The variable double-click-fuzz specifies how much the mouse can move between clicks still allow them to be grouped as a multiple click. Its value is in units of pixels on windowed displays and in units of 1/8 of a character cell on text-mode terminals; the default is 3.
The symbols for mouse events also indicate the status of the modifier keys, with the usual prefixes C-, M-, H-, s-, A- and S-. These always precede double- or triple-, which always precede drag- or down-.
A frame includes areas that don't show text from the buffer, such as the mode line and the scroll bar. You can tell whether a mouse button comes from a special area of the screen by means of dummy "prefix keys." For example, if you click the mouse in the mode line, you get the prefix key mode-line before the ordinary mouse-button symbol. Thus, here is how to define the command for clicking the first button in a mode line to run scroll-up:
(global-set-key [mode-line mouse-1] 'scroll-up)

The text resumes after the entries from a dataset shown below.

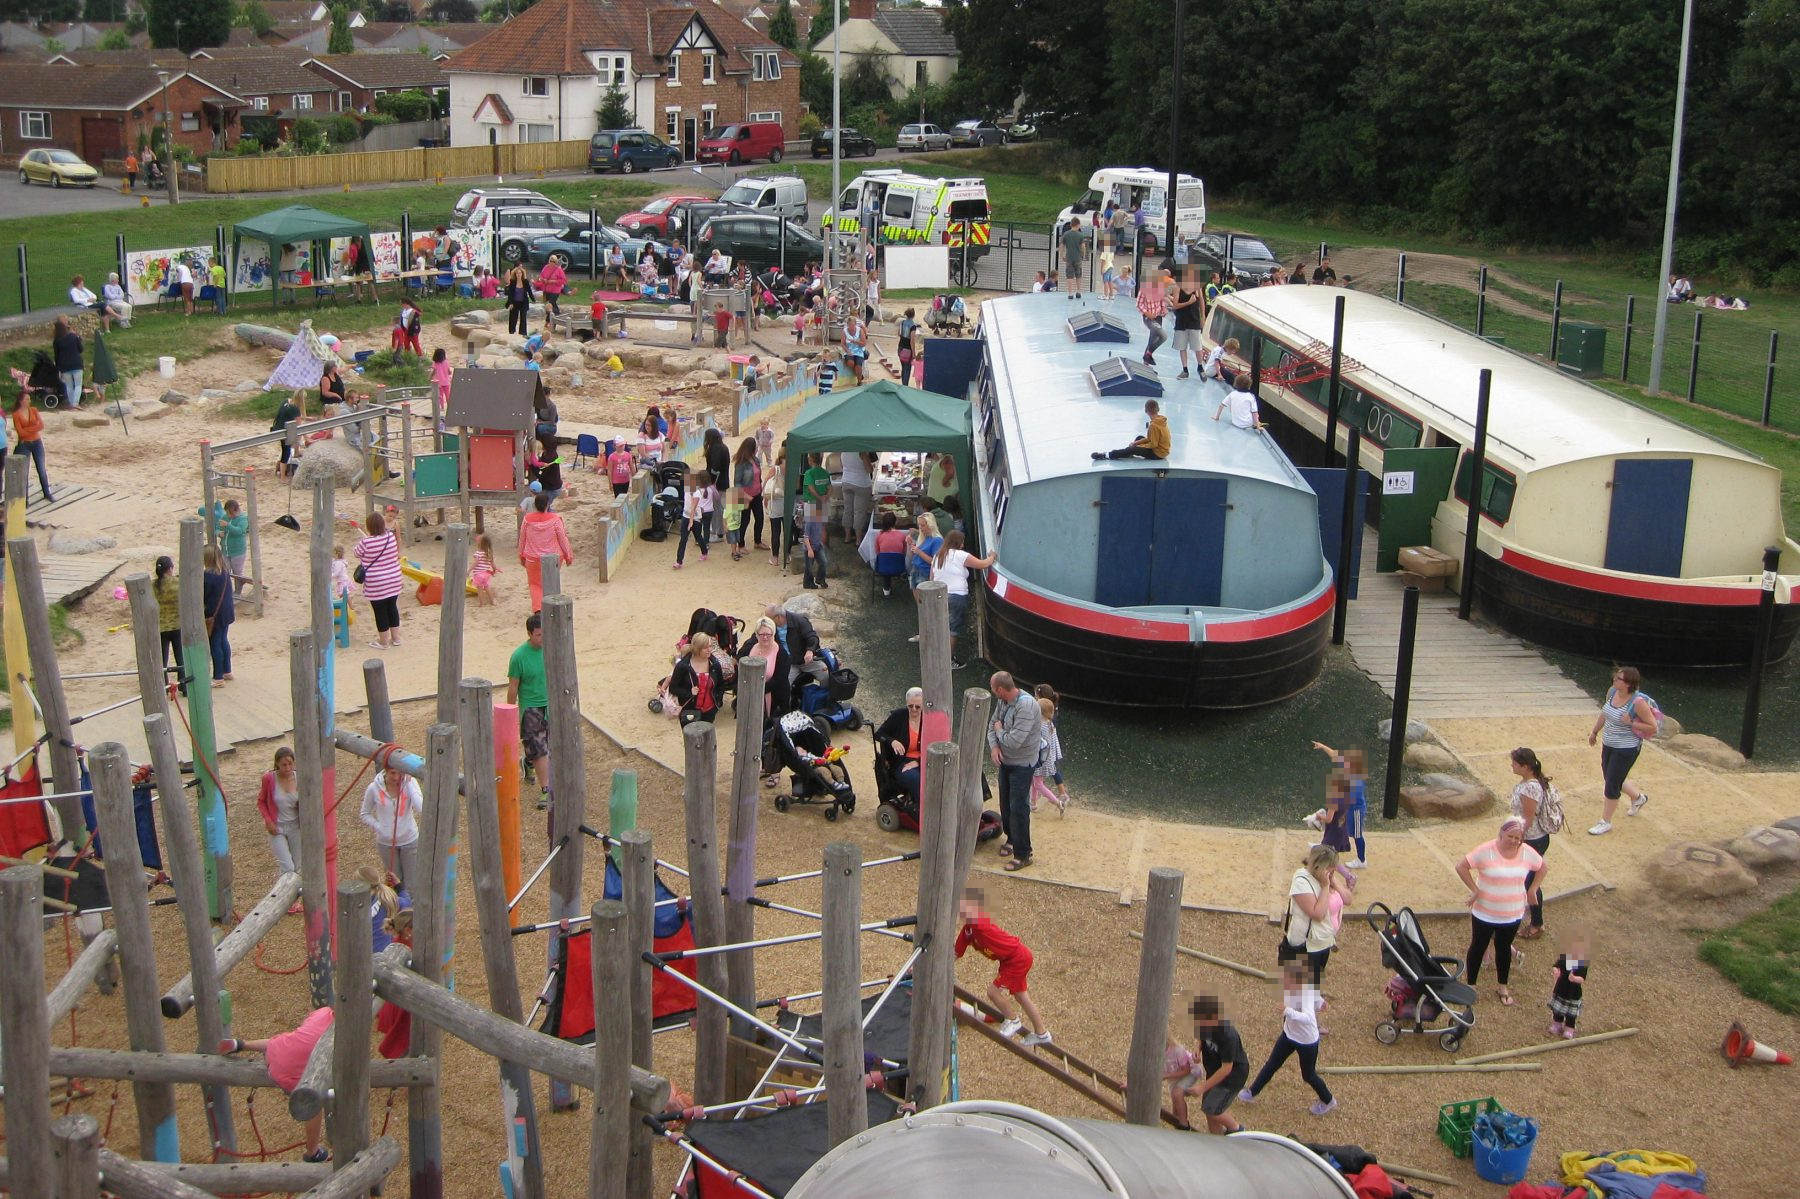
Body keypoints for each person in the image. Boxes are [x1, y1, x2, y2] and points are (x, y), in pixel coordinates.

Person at [219, 1009, 335, 1162]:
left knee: (283, 1041)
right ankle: (312, 1151)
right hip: (286, 1072)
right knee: (314, 1100)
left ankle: (241, 1044)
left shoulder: (323, 1012)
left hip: (277, 1050)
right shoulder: (342, 1035)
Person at [1456, 817, 1547, 1005]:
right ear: (1501, 833)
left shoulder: (1526, 853)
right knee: (1478, 947)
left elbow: (1542, 868)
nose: (1514, 841)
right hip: (1485, 912)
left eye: (1518, 838)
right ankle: (1471, 985)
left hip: (1512, 913)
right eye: (1510, 836)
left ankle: (1502, 985)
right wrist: (1475, 889)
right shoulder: (1486, 851)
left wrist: (1532, 890)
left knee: (1504, 948)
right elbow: (1461, 866)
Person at [955, 889, 1051, 1046]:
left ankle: (1013, 1020)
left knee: (992, 991)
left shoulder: (981, 924)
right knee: (1021, 996)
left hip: (1017, 958)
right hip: (1011, 960)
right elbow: (956, 952)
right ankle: (1042, 1033)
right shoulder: (968, 931)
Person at [1239, 963, 1335, 1116]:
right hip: (1289, 1034)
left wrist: (1288, 1011)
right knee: (1272, 1064)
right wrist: (1321, 1004)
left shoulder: (1305, 995)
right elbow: (1318, 1001)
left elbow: (1309, 1018)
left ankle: (1328, 1100)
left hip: (1306, 1041)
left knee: (1308, 1075)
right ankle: (1252, 1092)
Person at [1587, 665, 1655, 835]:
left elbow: (1652, 727)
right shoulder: (1612, 693)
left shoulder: (1637, 703)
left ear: (1628, 684)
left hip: (1626, 748)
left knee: (1611, 784)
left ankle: (1605, 821)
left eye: (1619, 679)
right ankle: (1638, 798)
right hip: (1609, 743)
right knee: (1611, 776)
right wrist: (1595, 731)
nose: (1615, 680)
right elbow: (1604, 713)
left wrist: (1631, 722)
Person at [1168, 993, 1248, 1133]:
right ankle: (1215, 1140)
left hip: (1231, 1077)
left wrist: (1202, 1087)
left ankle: (1237, 1129)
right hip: (1213, 1071)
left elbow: (1227, 1068)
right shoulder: (1203, 1023)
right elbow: (1201, 1037)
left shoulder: (1227, 1035)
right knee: (1208, 1108)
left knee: (1212, 1110)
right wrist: (1198, 1049)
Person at [989, 671, 1043, 872]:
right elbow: (992, 724)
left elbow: (1014, 741)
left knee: (1019, 807)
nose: (994, 693)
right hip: (1006, 761)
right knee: (1005, 803)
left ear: (1001, 690)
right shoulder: (1002, 702)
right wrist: (994, 746)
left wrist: (999, 731)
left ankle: (1023, 853)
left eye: (994, 690)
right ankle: (1012, 838)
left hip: (1022, 764)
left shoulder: (1026, 706)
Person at [1509, 747, 1561, 939]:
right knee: (1528, 880)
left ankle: (1537, 923)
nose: (1512, 766)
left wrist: (1516, 839)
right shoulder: (1529, 782)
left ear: (1525, 766)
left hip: (1531, 840)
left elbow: (1528, 818)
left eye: (1515, 763)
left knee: (1530, 883)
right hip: (1532, 838)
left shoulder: (1530, 787)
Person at [1281, 844, 1350, 984]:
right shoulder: (1302, 881)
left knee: (1313, 986)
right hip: (1306, 946)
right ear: (1321, 867)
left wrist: (1334, 883)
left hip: (1324, 942)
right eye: (1332, 867)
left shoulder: (1328, 877)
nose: (1334, 870)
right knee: (1298, 991)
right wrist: (1325, 887)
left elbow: (1348, 899)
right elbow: (1317, 914)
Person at [507, 613, 551, 808]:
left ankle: (528, 762)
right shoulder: (518, 657)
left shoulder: (551, 649)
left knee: (547, 746)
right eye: (539, 635)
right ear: (529, 634)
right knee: (540, 748)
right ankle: (546, 790)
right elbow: (513, 687)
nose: (543, 638)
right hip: (531, 708)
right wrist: (511, 713)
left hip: (550, 704)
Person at [360, 763, 423, 890]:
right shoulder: (374, 788)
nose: (396, 777)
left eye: (400, 773)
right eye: (392, 773)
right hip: (386, 844)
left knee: (413, 884)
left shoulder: (410, 784)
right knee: (394, 883)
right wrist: (380, 827)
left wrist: (409, 783)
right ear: (386, 771)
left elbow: (420, 807)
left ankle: (412, 909)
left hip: (410, 840)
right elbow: (364, 814)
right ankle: (395, 908)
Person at [354, 512, 403, 649]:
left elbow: (356, 553)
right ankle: (396, 638)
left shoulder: (366, 542)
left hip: (377, 583)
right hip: (394, 578)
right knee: (392, 607)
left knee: (380, 611)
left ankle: (383, 641)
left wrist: (368, 540)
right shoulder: (390, 537)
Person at [257, 747, 303, 884]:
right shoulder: (269, 779)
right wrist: (268, 820)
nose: (287, 768)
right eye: (284, 765)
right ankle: (285, 896)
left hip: (295, 825)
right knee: (287, 867)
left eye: (290, 764)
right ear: (277, 764)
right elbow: (261, 801)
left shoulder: (299, 778)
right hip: (277, 827)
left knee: (298, 866)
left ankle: (296, 900)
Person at [518, 493, 573, 608]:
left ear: (535, 505)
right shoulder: (556, 519)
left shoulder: (527, 520)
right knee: (551, 583)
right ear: (548, 504)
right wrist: (568, 555)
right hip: (553, 558)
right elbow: (562, 538)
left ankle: (538, 609)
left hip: (533, 558)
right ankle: (552, 607)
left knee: (535, 585)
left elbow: (522, 538)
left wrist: (521, 555)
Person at [875, 687, 926, 808]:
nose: (913, 709)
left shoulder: (928, 719)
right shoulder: (899, 716)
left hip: (925, 760)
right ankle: (921, 810)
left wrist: (918, 762)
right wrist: (892, 741)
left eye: (918, 707)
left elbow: (936, 744)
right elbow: (878, 734)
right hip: (901, 762)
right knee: (917, 779)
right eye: (910, 706)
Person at [740, 616, 793, 720]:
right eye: (762, 634)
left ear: (773, 634)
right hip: (751, 695)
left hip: (774, 698)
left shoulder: (781, 654)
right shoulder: (750, 647)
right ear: (756, 635)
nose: (765, 637)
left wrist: (758, 690)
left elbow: (780, 680)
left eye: (768, 634)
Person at [764, 603, 827, 690]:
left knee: (826, 675)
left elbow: (812, 637)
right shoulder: (769, 626)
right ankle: (788, 703)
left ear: (778, 617)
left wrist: (810, 650)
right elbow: (756, 637)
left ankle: (823, 699)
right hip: (788, 663)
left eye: (769, 619)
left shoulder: (799, 620)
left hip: (806, 660)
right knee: (782, 687)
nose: (767, 621)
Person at [669, 631, 726, 725]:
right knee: (691, 738)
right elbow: (673, 688)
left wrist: (718, 702)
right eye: (705, 647)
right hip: (689, 712)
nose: (709, 650)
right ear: (697, 649)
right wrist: (689, 692)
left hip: (709, 711)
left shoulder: (715, 664)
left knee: (707, 738)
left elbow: (720, 685)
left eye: (710, 646)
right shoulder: (683, 666)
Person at [1092, 398, 1172, 461]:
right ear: (1158, 409)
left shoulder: (1153, 425)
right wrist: (1136, 443)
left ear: (1146, 411)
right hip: (1162, 450)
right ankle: (1128, 452)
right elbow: (1150, 439)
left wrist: (1138, 446)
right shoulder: (1161, 420)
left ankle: (1107, 455)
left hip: (1158, 454)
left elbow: (1153, 444)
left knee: (1133, 449)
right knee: (1139, 438)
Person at [1028, 693, 1068, 814]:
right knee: (1035, 782)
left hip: (1039, 760)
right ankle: (1033, 803)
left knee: (1038, 784)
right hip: (1047, 759)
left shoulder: (1040, 726)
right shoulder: (1050, 724)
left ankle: (1057, 803)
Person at [1548, 927, 1590, 1039]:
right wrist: (1556, 970)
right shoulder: (1564, 957)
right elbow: (1556, 965)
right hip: (1561, 988)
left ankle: (1569, 1028)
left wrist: (1575, 978)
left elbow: (1582, 978)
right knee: (1557, 1010)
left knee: (1571, 1015)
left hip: (1573, 992)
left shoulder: (1582, 962)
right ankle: (1557, 1024)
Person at [12, 388, 53, 500]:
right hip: (24, 443)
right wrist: (33, 429)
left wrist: (28, 429)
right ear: (21, 401)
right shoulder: (16, 414)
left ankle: (47, 493)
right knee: (23, 472)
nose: (29, 401)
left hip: (36, 442)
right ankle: (24, 498)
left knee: (41, 468)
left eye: (29, 399)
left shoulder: (34, 410)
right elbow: (20, 432)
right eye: (27, 399)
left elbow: (41, 425)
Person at [1168, 268, 1207, 378]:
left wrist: (1203, 315)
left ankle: (1200, 367)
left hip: (1194, 320)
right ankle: (1185, 369)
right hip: (1181, 320)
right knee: (1182, 346)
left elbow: (1201, 301)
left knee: (1197, 345)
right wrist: (1188, 302)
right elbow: (1175, 305)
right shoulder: (1177, 287)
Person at [801, 452, 831, 589]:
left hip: (813, 502)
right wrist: (825, 497)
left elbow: (810, 488)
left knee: (810, 527)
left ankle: (814, 551)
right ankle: (821, 548)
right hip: (822, 502)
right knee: (821, 527)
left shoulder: (809, 473)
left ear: (811, 459)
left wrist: (819, 497)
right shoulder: (825, 472)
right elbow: (831, 488)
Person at [153, 556, 182, 693]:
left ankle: (163, 686)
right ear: (170, 568)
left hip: (160, 626)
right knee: (180, 658)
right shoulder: (178, 583)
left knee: (162, 660)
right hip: (177, 624)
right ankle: (184, 685)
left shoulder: (152, 586)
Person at [675, 468, 713, 569]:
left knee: (698, 537)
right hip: (686, 517)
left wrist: (691, 521)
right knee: (683, 539)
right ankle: (679, 561)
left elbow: (693, 508)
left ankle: (704, 552)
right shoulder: (687, 489)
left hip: (695, 519)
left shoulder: (697, 493)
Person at [733, 436, 765, 555]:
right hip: (745, 496)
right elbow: (737, 483)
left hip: (756, 494)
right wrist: (745, 496)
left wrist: (761, 490)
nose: (757, 449)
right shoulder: (741, 463)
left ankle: (758, 541)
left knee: (760, 518)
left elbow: (759, 477)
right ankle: (741, 545)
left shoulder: (755, 460)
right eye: (755, 447)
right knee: (745, 521)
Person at [838, 450, 874, 546]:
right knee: (859, 512)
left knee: (847, 510)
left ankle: (847, 536)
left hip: (846, 482)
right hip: (861, 484)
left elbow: (842, 466)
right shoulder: (862, 452)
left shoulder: (844, 451)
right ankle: (858, 539)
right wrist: (871, 466)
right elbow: (869, 470)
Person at [217, 498, 251, 597]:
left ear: (236, 510)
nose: (228, 515)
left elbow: (239, 531)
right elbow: (218, 527)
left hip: (238, 552)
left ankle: (237, 593)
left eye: (230, 513)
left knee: (237, 573)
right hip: (225, 551)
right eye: (227, 513)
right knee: (225, 571)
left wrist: (227, 525)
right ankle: (227, 592)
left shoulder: (243, 519)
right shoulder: (225, 517)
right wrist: (219, 533)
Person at [1138, 267, 1171, 365]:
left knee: (1153, 338)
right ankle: (1148, 355)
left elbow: (1161, 301)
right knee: (1163, 336)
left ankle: (1146, 359)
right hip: (1149, 317)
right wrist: (1148, 313)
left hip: (1158, 316)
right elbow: (1139, 304)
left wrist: (1163, 309)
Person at [872, 512, 910, 597]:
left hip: (883, 567)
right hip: (899, 567)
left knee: (885, 567)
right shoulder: (902, 535)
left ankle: (886, 591)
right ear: (895, 522)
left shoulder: (879, 536)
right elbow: (904, 552)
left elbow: (877, 552)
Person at [907, 510, 942, 600]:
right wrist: (910, 545)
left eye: (923, 525)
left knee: (925, 601)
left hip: (925, 572)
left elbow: (935, 561)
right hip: (915, 569)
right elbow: (912, 556)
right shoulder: (924, 538)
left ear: (930, 525)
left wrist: (919, 552)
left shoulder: (937, 540)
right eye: (919, 525)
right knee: (918, 600)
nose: (920, 528)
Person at [703, 428, 731, 539]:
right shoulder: (723, 447)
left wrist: (710, 481)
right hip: (723, 482)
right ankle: (719, 530)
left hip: (716, 483)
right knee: (720, 508)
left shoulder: (715, 449)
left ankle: (718, 532)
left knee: (716, 508)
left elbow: (715, 469)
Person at [51, 316, 83, 410]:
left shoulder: (57, 341)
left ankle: (72, 403)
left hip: (64, 366)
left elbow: (56, 356)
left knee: (69, 386)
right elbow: (80, 349)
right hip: (76, 364)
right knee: (78, 384)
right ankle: (75, 403)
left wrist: (58, 368)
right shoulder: (73, 336)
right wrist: (78, 338)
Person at [272, 391, 303, 481]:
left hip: (277, 427)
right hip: (285, 431)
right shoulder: (295, 408)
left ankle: (276, 470)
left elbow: (287, 415)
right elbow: (298, 424)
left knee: (284, 451)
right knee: (286, 453)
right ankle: (282, 477)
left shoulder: (286, 401)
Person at [1059, 216, 1090, 297]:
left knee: (1069, 276)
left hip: (1069, 258)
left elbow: (1062, 245)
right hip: (1078, 258)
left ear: (1071, 225)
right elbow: (1083, 247)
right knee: (1078, 275)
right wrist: (1083, 255)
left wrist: (1062, 255)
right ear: (1077, 224)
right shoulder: (1080, 235)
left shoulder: (1066, 234)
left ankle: (1070, 293)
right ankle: (1078, 291)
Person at [503, 265, 533, 335]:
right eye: (517, 273)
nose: (518, 274)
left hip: (523, 302)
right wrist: (510, 303)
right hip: (514, 302)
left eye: (520, 273)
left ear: (522, 274)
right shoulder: (512, 282)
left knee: (523, 318)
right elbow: (510, 294)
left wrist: (533, 299)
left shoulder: (525, 281)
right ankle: (512, 332)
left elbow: (529, 291)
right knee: (513, 318)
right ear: (515, 274)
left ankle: (523, 333)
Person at [536, 258, 567, 325]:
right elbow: (541, 276)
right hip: (546, 289)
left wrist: (553, 281)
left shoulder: (558, 269)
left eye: (553, 261)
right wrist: (543, 279)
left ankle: (549, 321)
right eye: (551, 261)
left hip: (555, 290)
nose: (552, 263)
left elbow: (563, 280)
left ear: (556, 262)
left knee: (551, 304)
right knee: (549, 305)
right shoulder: (546, 267)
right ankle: (556, 316)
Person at [471, 532, 499, 605]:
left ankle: (481, 603)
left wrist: (469, 570)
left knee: (479, 589)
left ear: (481, 543)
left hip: (478, 574)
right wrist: (495, 569)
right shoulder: (488, 553)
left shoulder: (478, 553)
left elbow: (475, 563)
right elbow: (492, 563)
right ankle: (492, 601)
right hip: (486, 574)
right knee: (487, 587)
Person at [896, 307, 919, 387]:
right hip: (907, 348)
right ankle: (905, 386)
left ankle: (903, 385)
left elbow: (899, 333)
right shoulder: (913, 325)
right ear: (913, 315)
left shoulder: (902, 322)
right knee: (908, 368)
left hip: (900, 346)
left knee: (903, 367)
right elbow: (912, 340)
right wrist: (914, 353)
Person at [843, 313, 869, 384]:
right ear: (848, 325)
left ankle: (859, 381)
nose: (852, 326)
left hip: (859, 350)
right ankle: (859, 374)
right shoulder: (845, 331)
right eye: (850, 325)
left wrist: (856, 341)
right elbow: (843, 343)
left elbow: (864, 343)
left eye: (853, 325)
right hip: (849, 351)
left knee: (858, 365)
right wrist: (847, 350)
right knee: (850, 363)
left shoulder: (859, 330)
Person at [430, 347, 453, 416]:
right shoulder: (446, 362)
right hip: (446, 382)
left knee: (440, 396)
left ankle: (442, 407)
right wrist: (449, 373)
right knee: (448, 395)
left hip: (438, 383)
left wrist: (429, 377)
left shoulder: (435, 363)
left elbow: (433, 372)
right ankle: (449, 407)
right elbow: (449, 372)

Here is the complete list of these dummy prefix keys and their meanings:
- mode-line
The mouse was in the mode line of a window. - vertical-line
The mouse was in the vertical line separating side-by-side windows. (If you use scroll bars, they appear in place of these vertical lines.) - vertical-scroll-bar
The mouse was in a vertical scroll bar. (This is the only kind of scroll bar Emacs currently supports.)
You can put more than one mouse button in a key sequence, but it isn't usual to do so.